(Before-and-after change data)
"""

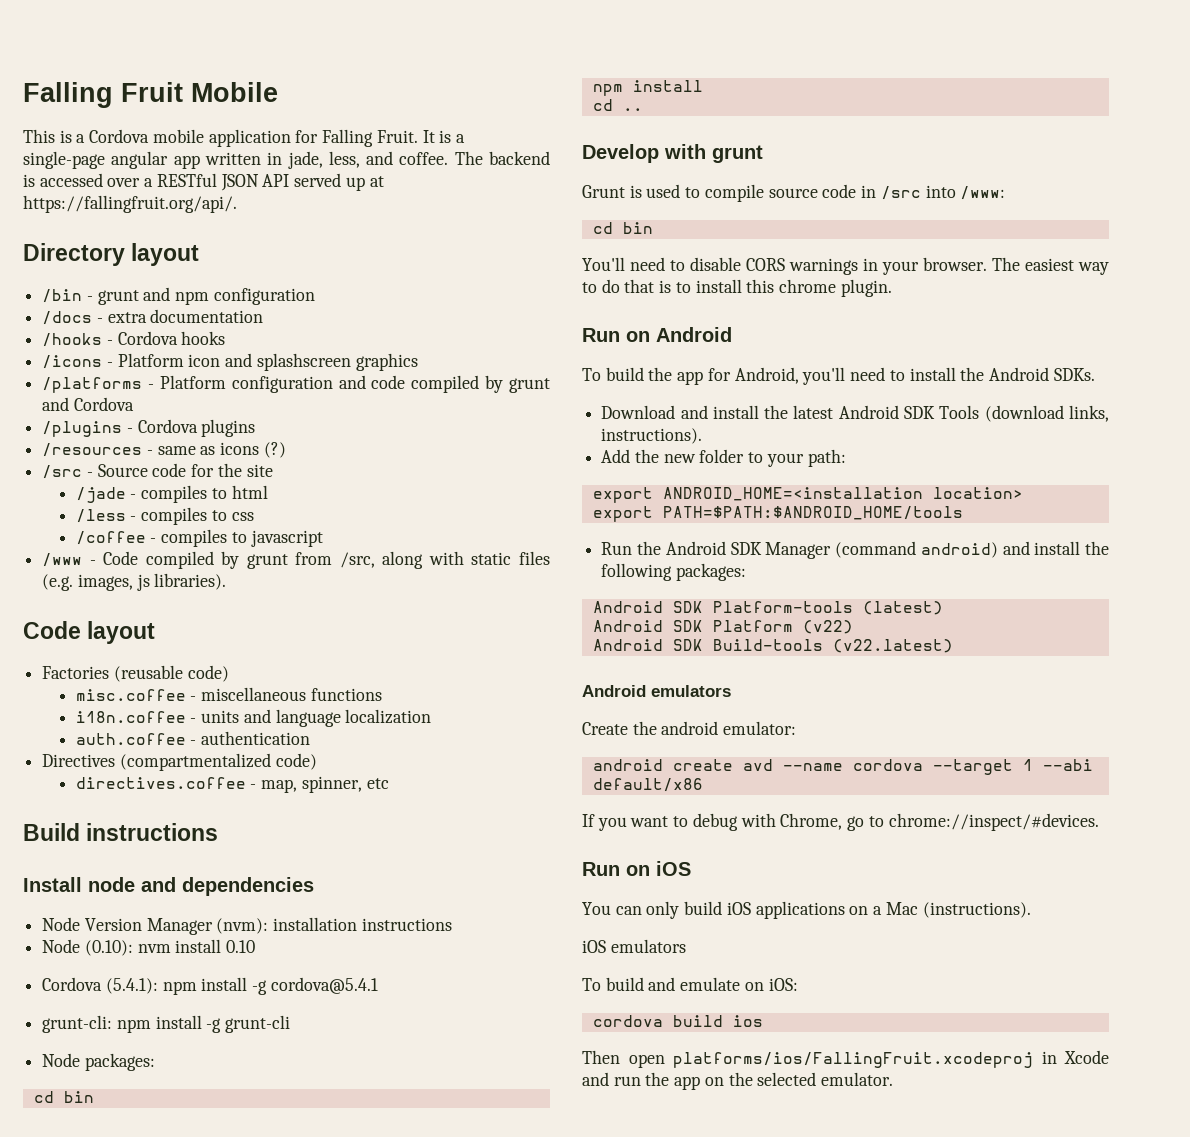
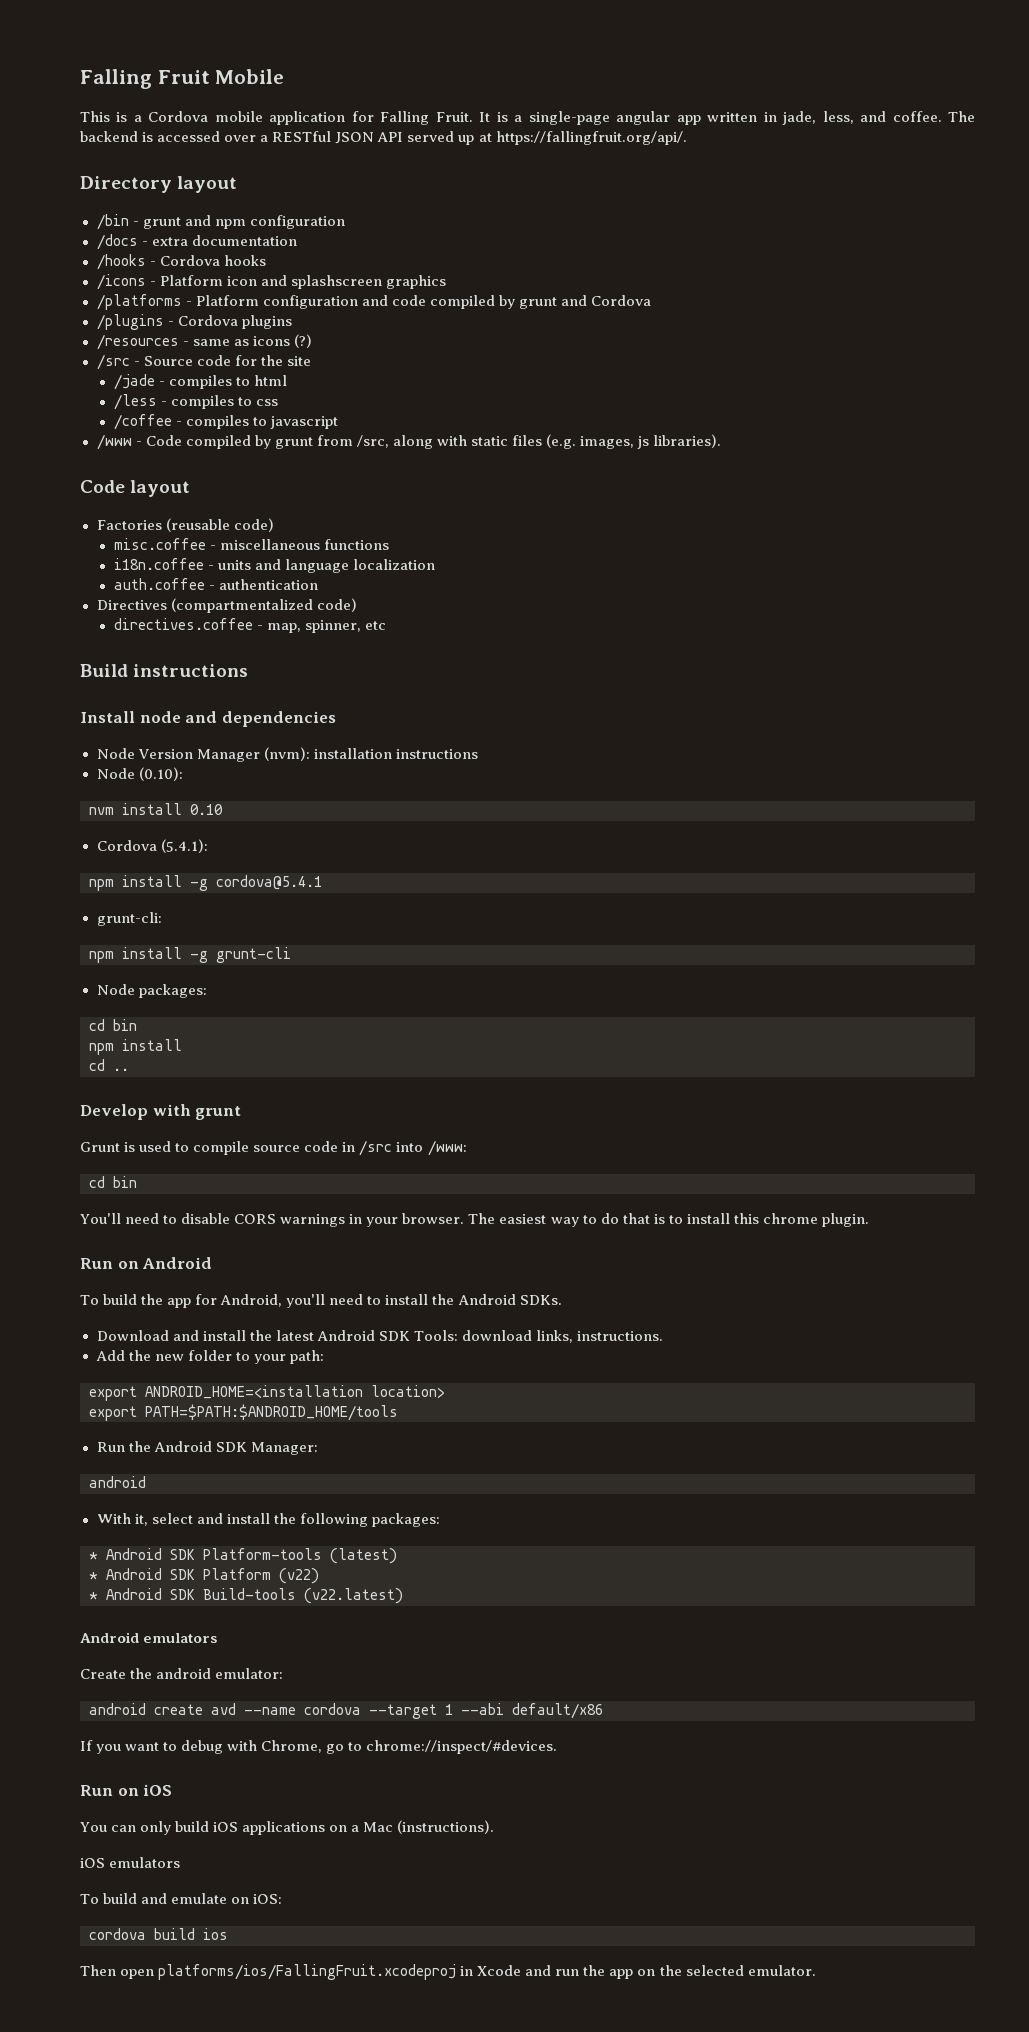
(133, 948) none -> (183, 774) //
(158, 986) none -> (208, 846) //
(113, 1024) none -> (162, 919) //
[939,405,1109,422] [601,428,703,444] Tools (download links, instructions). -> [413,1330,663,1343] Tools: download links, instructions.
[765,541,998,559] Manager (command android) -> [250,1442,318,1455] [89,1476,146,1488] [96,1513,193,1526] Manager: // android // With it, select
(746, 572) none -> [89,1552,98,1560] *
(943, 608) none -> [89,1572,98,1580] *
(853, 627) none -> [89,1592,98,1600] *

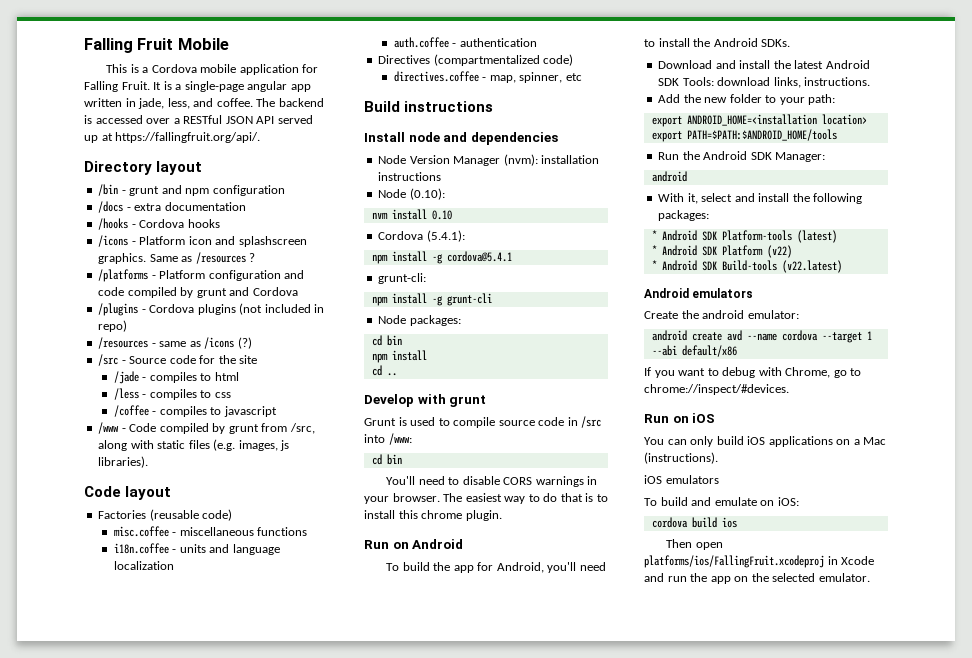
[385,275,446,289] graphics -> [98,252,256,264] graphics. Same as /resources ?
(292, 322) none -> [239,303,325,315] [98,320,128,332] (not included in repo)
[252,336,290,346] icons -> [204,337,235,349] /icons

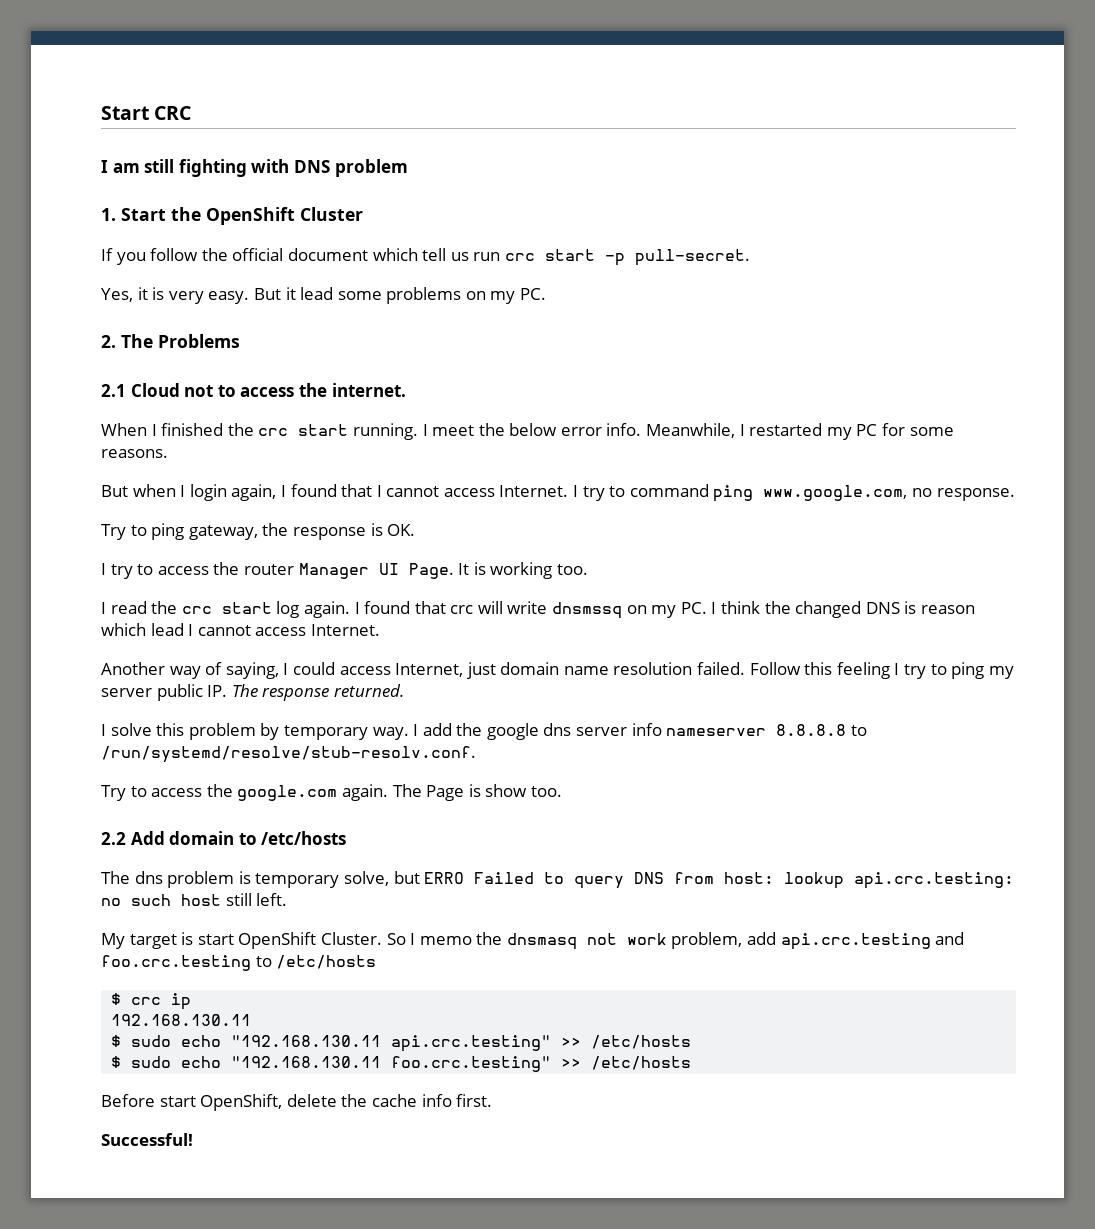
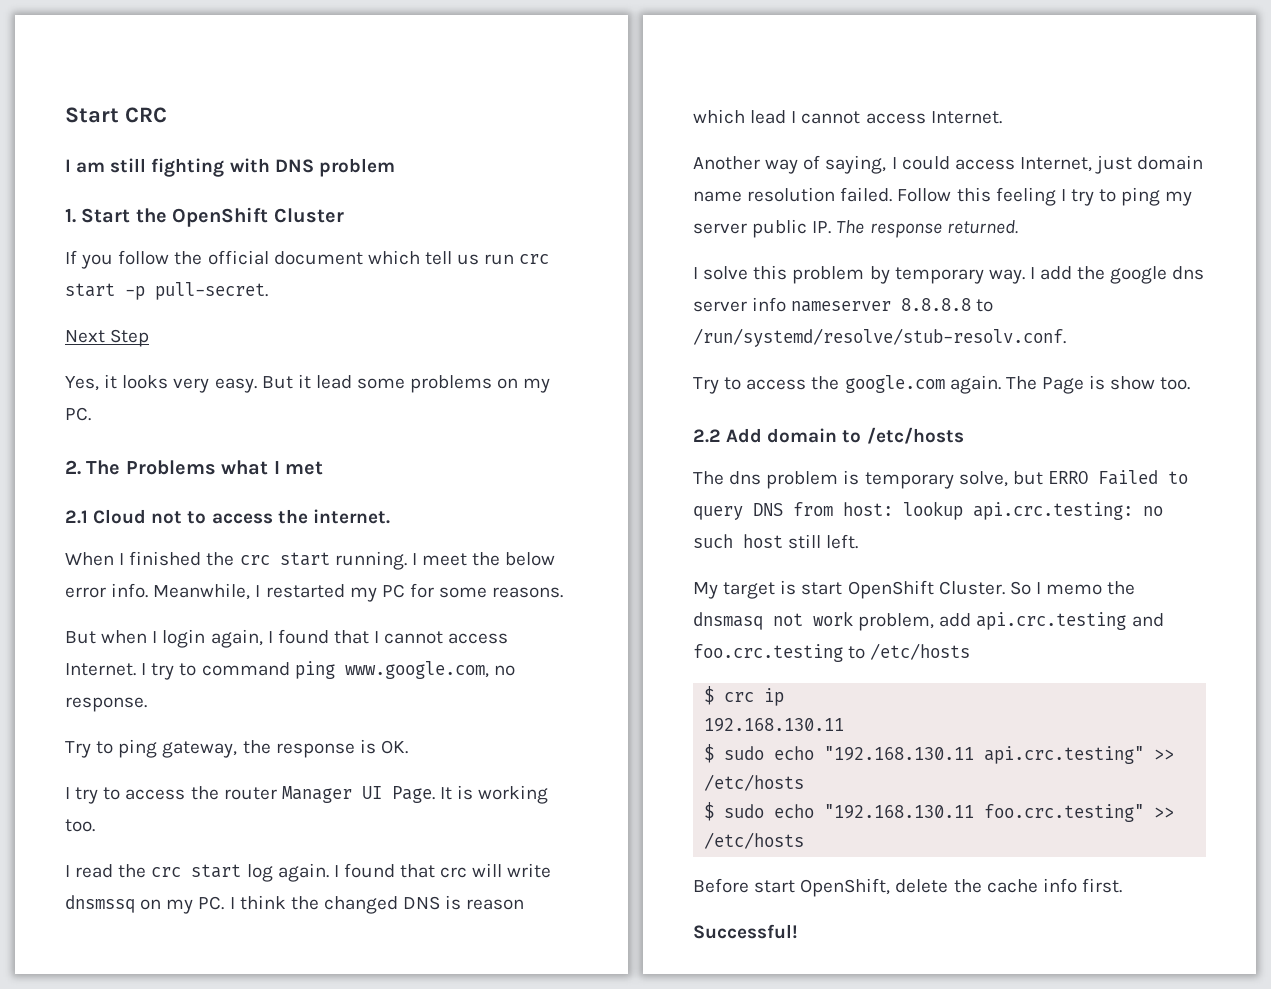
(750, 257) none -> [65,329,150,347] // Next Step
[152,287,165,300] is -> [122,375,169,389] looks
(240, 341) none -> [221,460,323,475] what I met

"""

### Task
In the entries above, copy the lines from the one that contains "(750, 257) none" through the last line, exactly as they appear.

### Answer space
(750, 257) none -> [65,329,150,347] // Next Step
[152,287,165,300] is -> [122,375,169,389] looks
(240, 341) none -> [221,460,323,475] what I met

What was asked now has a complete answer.